We can write x=2n+1, where n is an integer. y=2n+3 and z=2n+5, because consecutive odd numbers are separated by 2.
3(2n+1)+2(2n+3)=4(2n+5)-5; 6n+3+4n+6=8n+20-5; 2n=6, n=3.
x=2n+1=7, y=9, z=11, assuming x is the first integer (and the smallest), y the second and z the third and the largest).

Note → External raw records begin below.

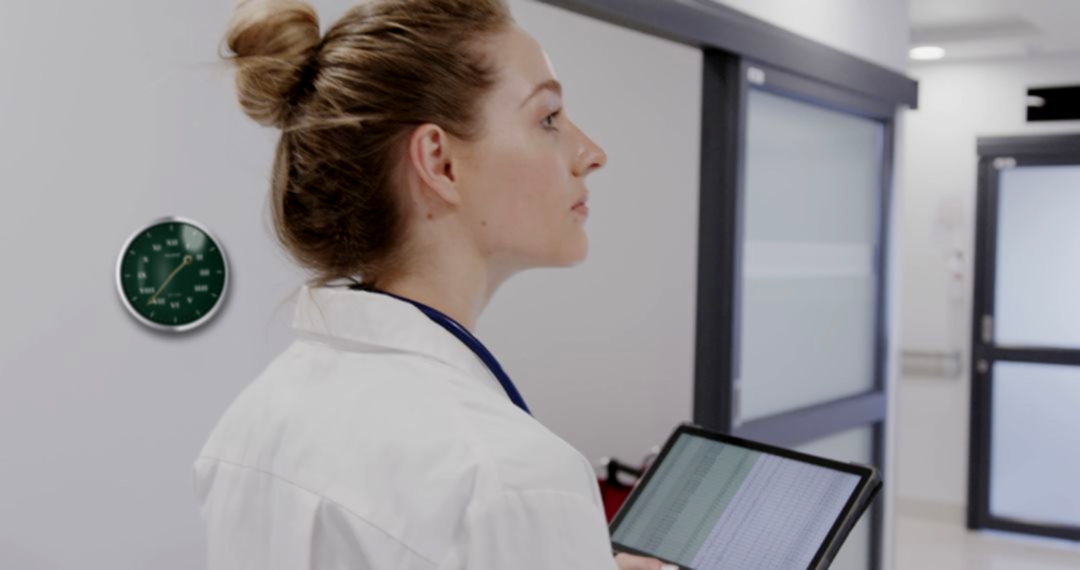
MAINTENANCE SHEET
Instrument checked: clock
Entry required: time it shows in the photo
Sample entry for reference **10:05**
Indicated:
**1:37**
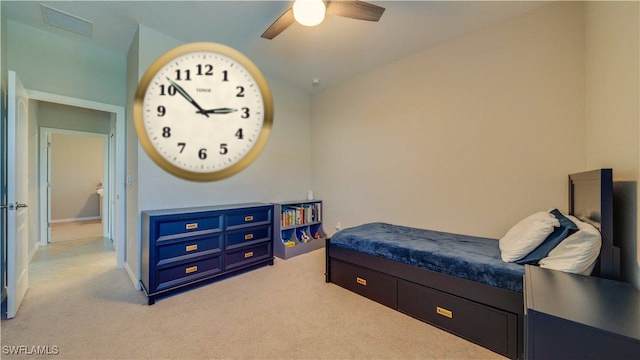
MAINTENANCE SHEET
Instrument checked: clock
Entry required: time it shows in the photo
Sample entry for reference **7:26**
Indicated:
**2:52**
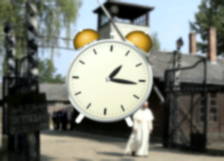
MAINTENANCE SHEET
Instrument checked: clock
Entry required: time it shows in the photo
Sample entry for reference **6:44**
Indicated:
**1:16**
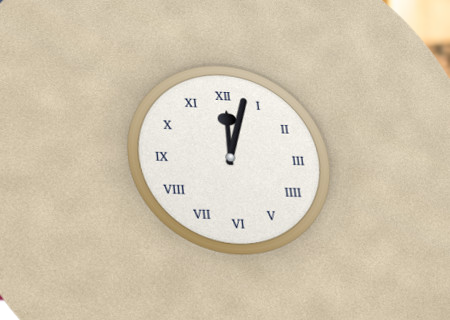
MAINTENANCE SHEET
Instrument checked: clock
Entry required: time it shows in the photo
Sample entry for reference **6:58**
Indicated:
**12:03**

Other solutions, because the question doesn't relate x, y and z to the order of the numbers (e.g., is x the smallest or largest number? Is y the first integer? etc.):
3(2n+3)+2(2n+5)=4(2n+1)-5; 6n+9+4n+10=8n+4-5; 2n=-20, n=-10, so x=-17, y=-15, z=-19.
3(2n+5)+2(2n+1)=4(2n+3)-5; 2n=12-5-2-15=-10, n=-5, so x=-5, y=-9, z=-7.
3(2n+5)+2(2n+3)=4(2n+1)-5; 2n=4-5-15-6=-22, n=-11, so x=-17, y=-19, z=-21.
3(2n+1)+2(2n+5)=4(2n+3)-5; 2n=12-5-10-3=-6, n=-3, so x=-5, y=-1, z=-3.
3(2n+3)+2(2n+1)=4(2n+5)-5; 2n=20-5-9-2=4, n=2, so x=7, y=5, z=9.